Advertising-supported farm magazines have long taken a… well, a tactful approach to reporting the damage potential of ag chemicals. But this week, Prairie Farmer courageously focused directly on the huge challenge dicamba herbicides face because of damage to high-value crops and urban environments.
Sept. 23, 2018 — Christy Couch Lee’s feature published two days ago, “Orchard growers raise dicamba red flags” describes what appears to be dicamba damage to apple trees raised by Flamm Orchards, Union County, Illinois. We recommend you visit this link and read the entire story.
We’ve often pondered where the “trigger point” of public opinion might impose pain when off-target damage from dicamba and other potent weedkillers encroaches on urban landscapes. Or, when really huge lawsuits hit farmers from growers of high-value crops such as grapes, apples and vegetables. Nor are herbicide manufacturers immune, as Monsanto and now Bayer are learning the hard way.
We’ve seen farmers endure patiently regarding drift over the years. Some soybean growers are planting dicamba-resistant beans not from choice, but simply for defense against neighbors’ drift. Supposedly, new dicamba formulations and new spraying restrictions were supposed to dramatically drop off-site damage. but in Illinois, state officials report receiving 329 dicamba-related claims this season as of Sept. 17. That’s up 37% from a year earlier.
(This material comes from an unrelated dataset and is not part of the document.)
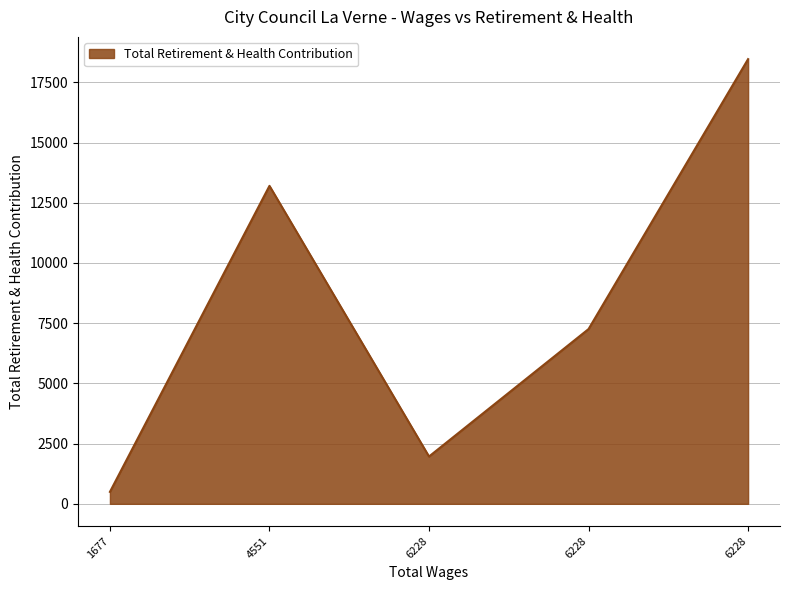

Does the chart have visible grid lines?

Yes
Aaron Hager, University of Illinois Department of Crop Sciences associate professor, makes one of the most significant statements in Christy Lee’s article:
“This is something the general public is watching closer than I’ve ever seen. It’s attracting a lot of media, and not just the agricultural media,” Hager says. “Reuters and The Washington Post have called me on the topic. The news media isn’t going to focus on soybean yield effects. They’re going to want to know why U.S. agriculture is putting all of these herbicides in the air. And they won’t stop with dicamba.”
Steve Smith, director of agriculture for Red Gold Inc. in Elwood, Ind., has been cautioning farmers about dicamba since 2007. The Prairie Farmer quotes Smith saying, “It’s a real concern that we are going to pay a big price for this, as consumers lose confidence in what farmers are doing,” he says. “Any time agriculture sends the message of being unsafe, we all pay that price.”